Chapitre 5306 : Vérification des évaluations et informations en juste valeur

Sous réserve de quelques changements visant à tenir compte des particularités du Manuel et à assurer l'uniformité avec le SAS 101 de l'AICPA, le chapitre 5306 s'inspire de l'ISA 545, qui porte sur le même sujet. En se conformant aux dispositions du chapitre 5306, le vérificateur se conforme donc également à l'ISA 545 et au SAS 101.

Ce chapitre établit des normes et fournit des indications sur la vérification de l'évaluation et de la présentation des actifs et des passifs importants et des composantes spécifiques importantes des capitaux propres présentés à leur juste valeur dans les états financiers, de même que des informations fournies à leur sujet. Les dispositions du chapitre s'appliquent particulièrement aux instruments financiers, aux options sur actions et/ou aux obligations découlant des régimes de retraite. Conformément à ce chapitre, le vérificateur devra

  • comprendre le processus d'établissement des justes valeurs;
  • évaluer le caractère adéquat des évaluations et informations en juste valeur;
  • tester les évaluations et informations en juste valeur;
  • évaluer les informations en juste valeur;
  • évaluer les résultats des procédés de vérification;
  • obtenir une déclaration de la direction.

Chapitre 5600 : Rapport du vérificateur sur des états financiers établis selon des règles comptables autres que les principes comptables généralement reconnus

Dans les cas limités où des états financiers sont préparés en conformité avec des exigences réglementaires, légales ou contractuelles autres que les PCGR, le vérificateur doit délivrer son rapport conformément aux dispositions du chapitre 5600.
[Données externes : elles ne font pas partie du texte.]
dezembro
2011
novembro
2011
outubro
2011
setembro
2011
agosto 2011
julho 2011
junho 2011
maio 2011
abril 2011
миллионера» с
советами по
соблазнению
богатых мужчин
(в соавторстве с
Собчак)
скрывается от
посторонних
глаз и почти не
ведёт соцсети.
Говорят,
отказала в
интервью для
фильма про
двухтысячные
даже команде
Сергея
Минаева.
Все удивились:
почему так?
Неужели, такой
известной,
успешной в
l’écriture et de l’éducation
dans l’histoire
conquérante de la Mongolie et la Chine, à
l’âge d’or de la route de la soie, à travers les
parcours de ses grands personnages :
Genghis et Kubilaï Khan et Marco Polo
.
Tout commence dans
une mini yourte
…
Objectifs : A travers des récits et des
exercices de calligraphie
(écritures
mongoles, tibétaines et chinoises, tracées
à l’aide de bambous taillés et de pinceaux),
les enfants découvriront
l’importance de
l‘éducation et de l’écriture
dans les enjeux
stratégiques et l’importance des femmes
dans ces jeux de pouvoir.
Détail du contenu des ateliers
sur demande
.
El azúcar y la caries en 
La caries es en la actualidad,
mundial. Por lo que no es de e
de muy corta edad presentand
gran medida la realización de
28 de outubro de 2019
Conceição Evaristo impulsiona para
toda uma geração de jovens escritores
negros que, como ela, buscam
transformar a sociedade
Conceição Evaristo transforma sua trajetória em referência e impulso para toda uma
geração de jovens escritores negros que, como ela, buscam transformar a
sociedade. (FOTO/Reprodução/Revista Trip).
Une mission exécutée conformément au chapitre 5600 se distingue des missions de vérification « traditionnelles ». Avant d'accepter la mission, le vérificateur doit acquérir une connaissance des utilisateurs déterminés des états financiers, des fins auxquelles ces utilisateurs utiliseront les états financiers ainsi que des règles comptables utilisées et, après avoir évalué la validité des règles comptables appliquées par son client, il doit confirmer cette compréhension par écrit, de préférence dans une lettre de mission. Il doit en outre informer l'entité du fait que de tels états financiers ne sont pas destinés à être diffusés auprès de personnes autres que les utilisateurs déterminés.

La mission ne peut pas porter sur des circonstances hypothétiques. Par exemple, le vérificateur ne peut pas accepter une mission visant la délivrance, en application du chapitre 5600, d'un rapport sur des états financiers établis aux fins du respect d'une condition préalable à la passation d'un contrat qui n'existe pas.
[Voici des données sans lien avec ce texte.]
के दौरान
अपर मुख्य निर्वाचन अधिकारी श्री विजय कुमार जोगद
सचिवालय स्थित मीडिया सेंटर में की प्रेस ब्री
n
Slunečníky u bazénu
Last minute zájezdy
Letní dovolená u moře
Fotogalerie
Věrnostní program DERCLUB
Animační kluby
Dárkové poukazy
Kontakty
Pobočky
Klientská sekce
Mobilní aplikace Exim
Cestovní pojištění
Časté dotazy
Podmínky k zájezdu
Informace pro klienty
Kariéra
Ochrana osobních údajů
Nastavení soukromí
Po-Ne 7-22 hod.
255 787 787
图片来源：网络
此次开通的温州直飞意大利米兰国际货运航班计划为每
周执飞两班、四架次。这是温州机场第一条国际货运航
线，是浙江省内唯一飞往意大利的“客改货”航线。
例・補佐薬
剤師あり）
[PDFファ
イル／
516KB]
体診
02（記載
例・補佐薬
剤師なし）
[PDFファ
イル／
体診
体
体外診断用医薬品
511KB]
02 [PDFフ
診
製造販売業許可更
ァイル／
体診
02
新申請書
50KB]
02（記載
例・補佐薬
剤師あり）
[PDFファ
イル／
Chapitre 7600 : Rapports sur l'application des principes comptables

Harmonisé avec le SAS 50 de l'AICPA, Reports on the Application of Accounting Principles, le chapitre 7600 interdit désormais la délivrance d'un rapport comportant l'expression d'un avis sur une opération hypothétique et exige que les rapports délivrés à l'égard d'opérations spécifiques contiennent un paragraphe restreignant l'utilisation du rapport aux parties expressément mentionnées.